Sebald’s walk took him to Ditchingham Lodge where Charlotte Sutton lived with her husband. From there he went to the last stop of his travels, to the Ditchingham churchyard where Charlotte’s elder son, the one who went to Bombay, is buried. Beside his tomb is another monument of heavy stone which had an urn on top of it and had several air-holes on the upper edges. Sebald presumed that the woman buried on it was an acquaintance of Charlotte Sutton.
Sebald then went to the Mermaid in Hedenham to phone and wait for Clara (Sebald’s wife?) who will pick him up and drive him home. Contemplating the surrounding Ditchingham Park, Sebald assumed that it must have been built at the time Chateaubriand was in Suffolk. (Sebald noted that the building of park landscapes in England must sometimes have led to class conflicts owing to the displacement of entire villages at the pleasure of the ruling elite.) Chateaubriand himself undertook the planting of trees in a summer house he brought in 1807. Sebald’s identification with Chateaubriand is evident from a reproduction of his photograph where he posed under a large Lebanese cedar, more like demonstrating Chateaubriand's close affinity to trees.

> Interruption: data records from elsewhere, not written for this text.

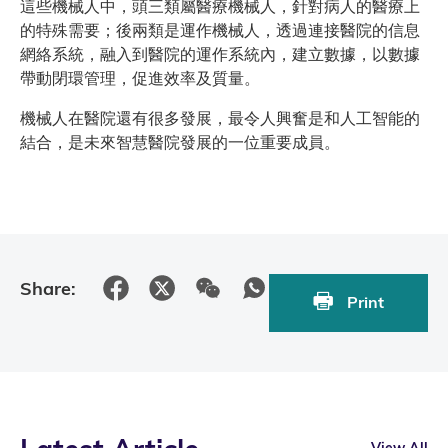
這些機械人中，頭三類屬醫療機械人，針對病人的醫療上
的特殊需要；後兩類是運作機械人，透過連接醫院的信息
網絡系統，融入到醫院的運作系統內，建立數據，以數據
帶動閉環管理，促進效率及質量。
機械人在醫院還有很多發展，最令人興奮是和人工智能的
結合，是未來智慧醫院發展的一位重要成員。
Share:
Print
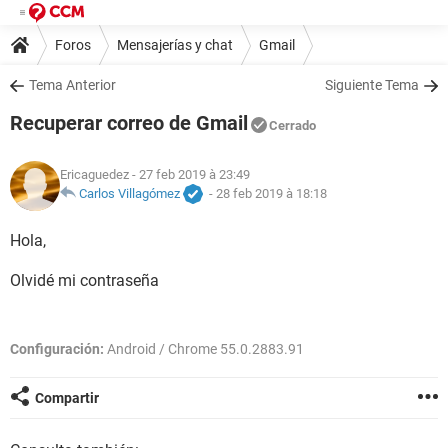
Foros
Mensajerías y chat
Gmail
Tema Anterior
Siguiente Tema
Recuperar correo de Gmail
Cerrado
Ericaguedez
- 27 feb 2019 à 23:49
Carlos Villagómez
-
28 feb 2019 à 18:18
Hola,
Olvidé mi contraseña
Configuración:
Android / Chrome 55.0.2883.91
Compartir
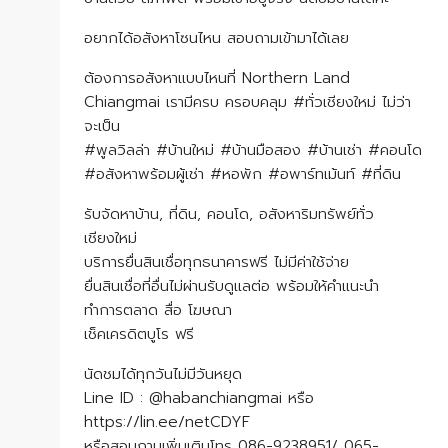
อยากได้อสังหาโซนไหน สอบถามเข้ามาได้เลย
ต้องการอสังหาแบบไหนที่ Northern Land
Chiangmai เรามีครบ ครอบคลุม #ทั่วเชียงใหม่ ไม่ว่า
จะเป็น
#พูลวิลล่า #บ้านใหม่ #บ้านมือสอง #บ้านเช่า #คอนโด
#อสังหาพร้อมผู้เช่า #หอพัก #อพาร์ทเม้นท์ #ที่ดิน
รับจัดหาบ้าน, ที่ดิน, คอนโด, อสังหาริมทรัพย์ทั่ว
เชียงใหม่
บริการยื่นสินเชื่อทุกธนาคารฟรี ไม่มีค่าใช้จ่าย
ยื่นสินเชื่อที่อื่นไม่ผ่านรับดูแลต่อ พร้อมให้คำแนะนำ
ทำการตลาด สื่อ โฆษณา
เช็คเครดิตบูโร ฟรี
นัดชมได้ทุกวันไม่มีวันหยุด
Line ID : @habanchiangmai หรือ
https://lin.ee/netCDYF
หรือสอบถามเพิ่มเติมโทร 086-9238951/ 065-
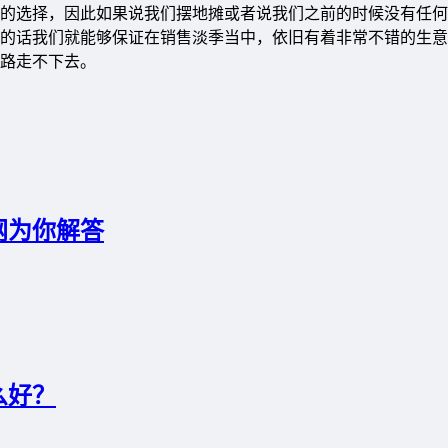
的选择，因此如果说我们摆地摊或者说我们之前的时候没有任何
的话我们就能够保证在销售淡季当中，依旧有着非常不错的生意
路走不下去。
网为你解答
么好？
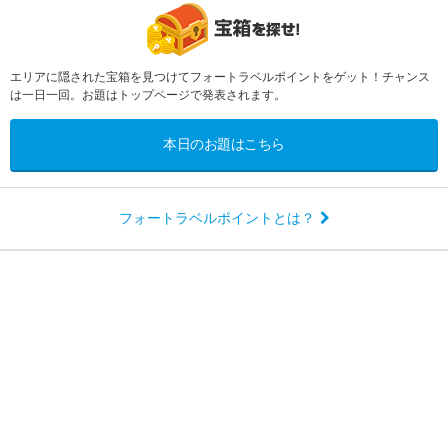
エリアに隠された宝箱を見つけてフォートラベルポイントをゲット！チャンス
は一日一回。お題はトップページで発表されます。
本日のお題はこちら
フォートラベルポイントとは？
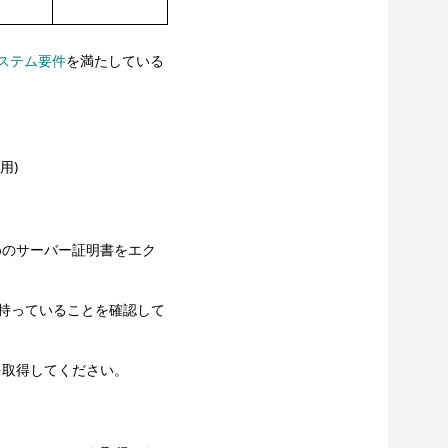
ステム要件
を満たしている
用)
めのサーバー証明書をエク
持っていることを確認して
ウェアを取得してください。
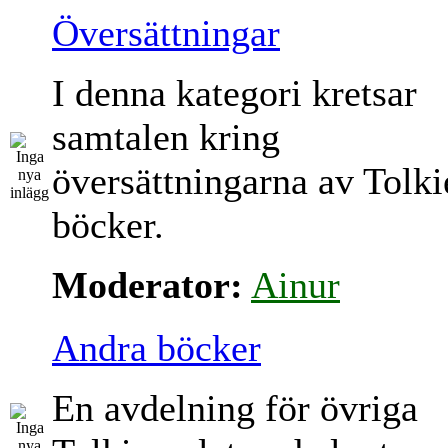
Översättningar
I denna kategori kretsar
samtalen kring
översättningarna av Tolki
böcker.
Moderator:
Ainur
Andra böcker
En avdelning för övriga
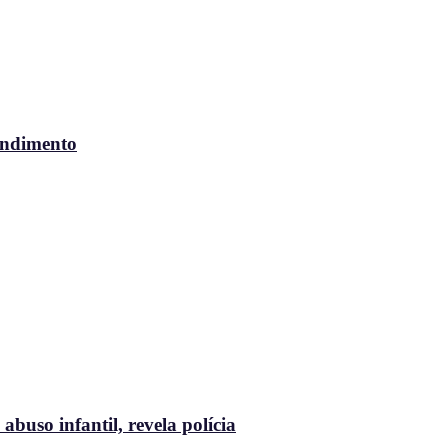
endimento
buso infantil, revela polícia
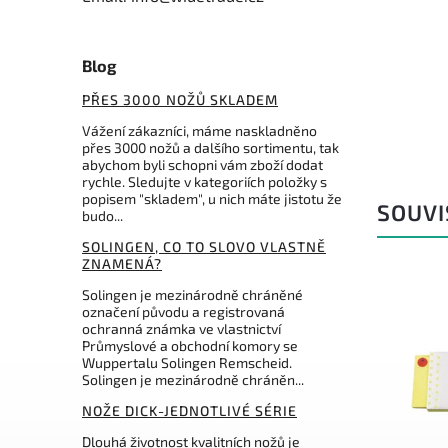
Do košíku
3 499 Kč
Blog
PŘES 3000 NOŽŮ SKLADEM
Vážení zákazníci, máme naskladněno
přes 3000 nožů a dalšího sortimentu, tak
abychom byli schopni vám zboží dodat
rychle. Sledujte v kategoriích položky s
popisem "skladem", u nich máte jistotu že
SOUVI
budo...
SOLINGEN, CO TO SLOVO VLASTNĚ
ZNAMENÁ?
Solingen je mezinárodně chráněné
označení původu a registrovaná
ochranná známka ve vlastnictví
Průmyslové a obchodní komory se
Wuppertalu Solingen Remscheid.
Solingen je mezinárodně chráněn...
NOŽE DICK-JEDNOTLIVÉ SÉRIE
Dlouhá životnost kvalitních nožů je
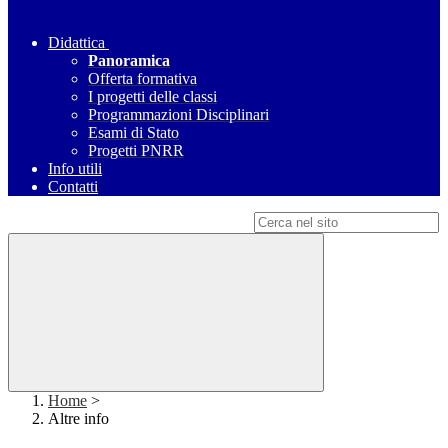
Didattica
Panoramica
Offerta formativa
I progetti delle classi
Programmazioni Disciplinari
Esami di Stato
Progetti PNRR
Info utili
Contatti
Campo di ricerca per le pagine del sito
Home
>
Altre info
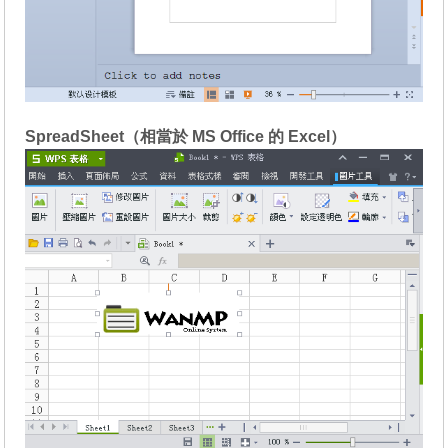
SpreadSheet（相當於 MS Office 的 Excel）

Much like in the collapse of herring fisheries, Sebald enumerated several causes of decline in the population of trees in England beginning in the mid-1970s. These include the spread of Dutch elm disease, mutations, old age, and long droughts. The devastation culminated in the autumn of 1987 when a powerful hurricane landed and felled 14 million mature hard-leaf trees, turning literally everything "upside down."